The issue of girls receiving education in Nepal is huge. Up until recently, it just hasn’t been given priority with many girls dropping out even before they’ve finished primary school. The options for them are limited. Many are married off young, via arranged marriages and continue a life with very little freedom and independence. Sanjaya is very passionate about this issue and is working to improve the situation for Napali girls. In his spare time, Sanjaya is also organizing a teacher training program for rural teachers; a very busy man!

It is this attitude of “if I can help in some way, then I must” that was so present in Sanjaya and lots of people we met in Nepal. Sanjaya was telling us how he recently had his wallet stolen from his jacket pocket. He admitted to feeling so upset and frustrated, but took from the experience the message that “maybe I need to give more”.

And how about you?

As I said, generosity just seems to be a part of the Nepali culture. We even received the question at one stage by a young Nepali man, “So, do you support any poor children for their education?” To him, it was actually a normal question, not leading at all. Because in Nepal- if you can, you do.

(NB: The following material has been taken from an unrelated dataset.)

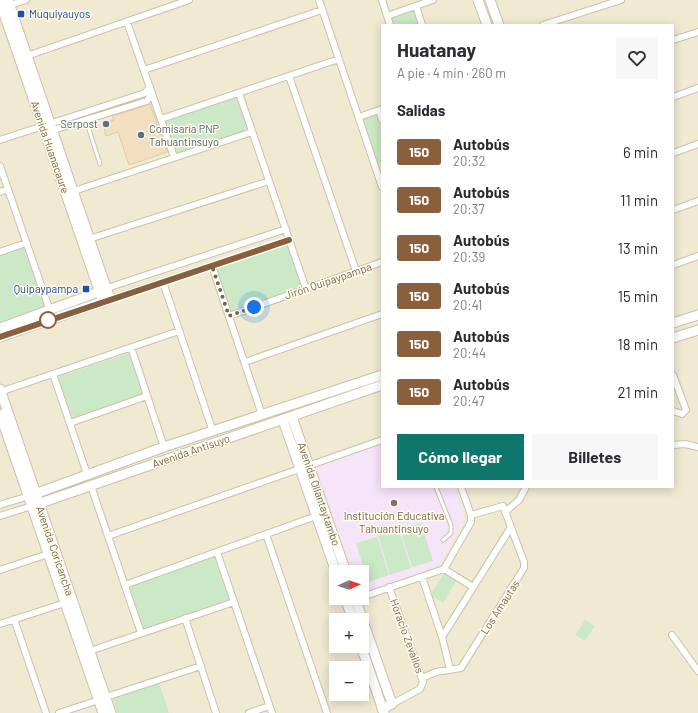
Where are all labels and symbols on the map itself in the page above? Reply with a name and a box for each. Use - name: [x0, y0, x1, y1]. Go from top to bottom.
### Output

And here we were, obviously with enough money to travel the world, so it seemed normal to assume that we would also be sponsoring someone who needed it. The question caught me off guard a little, because… well, we don’t support anyone for their education, or sponsor any children in need. Maybe at times I’ve felt that maybe this is because I can’t afford it, but really I can. I think that was a further lesson to me in how simply generosity can be and how integral it is for the functioning of our world.

A collective culture

When we reached Pokhara, a beautiful town located on a gorgeous lake and surrounded by the Annapurna Ranges, we noticed this even more. It seemed that every second shop was connected to some women’s cooperative, or providing opportunities for children in the community. There were signs for different NGOs everywhere we went. 

We even came across a sign requesting that travellers not give money, food or other items to the children begging in town. The sign, creatively expressed, “By giving me food, money or other items I ask of you, you are supporting my life on the streets, which will inevitably lead to a life of of violence, drugs and poverty”. The sign explained that there are MANY organisations in the area working extremely hard to support these children in more effective and sustainable ways, and that giving children even just the smallest bit of money or food, is discouraging them from seeking out these services. We’re heard this message before, but no one has ever gone to the trouble of actually making a sign and overtly explaining this to well wishing tourists. It was that extra step that was taken to make this sign that highlighted to me the commitment to ensuring children were supported properly and well.

I’d like to do a bit more research and find out exactly what influences this kind of attitude in people. As someone from Australia, where there are a lot of generous people, but a huge amount of selfish people as well, it really does fascinate me. Perhaps it is due to their religion; most Nepali’s believe and practice a combination of Buddhism and Hinduism. Or maybe it is because most people have had to struggle to survive at some point and for those who have come to live a comfortable life, they are never too far away from the poverty that they once experienced. 

Or perhaps it is due to the incredibly strong family values in Nepal. There is definitely much more of a collective culture here where family is the centre of a person’s world, and that includes extended family and to a lesser degree, extended community. Maybe this strong connection with family and community, creates a greater sense of responsibility and commitment to their people. I’m not sure, but it was refreshing to be around.